Em coletiva de imprensa para comentar o reajuste de preço do diesel pela empresa, de R$0,38/litro, a executiva afirmou que a adesão da Petrobras ao programa de subsídios, juntamente com a alta da cotação anunciada pela empresa, significa aumento potencial de valor recebido de R$0,70/litro pela empresa.
Caso não houvesse a política do governo, a Petrobras teria elevado os preços em R$0,70, disse.

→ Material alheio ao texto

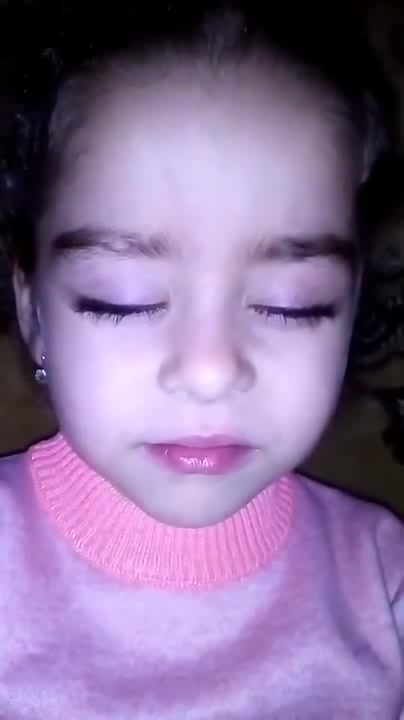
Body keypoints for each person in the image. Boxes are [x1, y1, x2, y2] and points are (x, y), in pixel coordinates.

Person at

A Petrobras calcula que o aumento do diesel puro para o consumidor será residual, de R$0,06/litro, sem considerar biodiesel, após o reajuste anunciado nesta sexta-feira.
A companhia considera que o reajuste do diesel está em plena consonância com sua estratégia de precificação, que não mudou e que busca não repassar volatilidades do petróleo ao mercado doméstico, afirmou a CEO.
Mas ela ponderou que a empresa continua a acompanhar os preços internacionais e novas medidas podem ser tomadas a qualquer momento.
"A Petrobras fez a sua parte com objetivo de mitigar impactos do aumento do preço do diesel para a sociedade", destacou.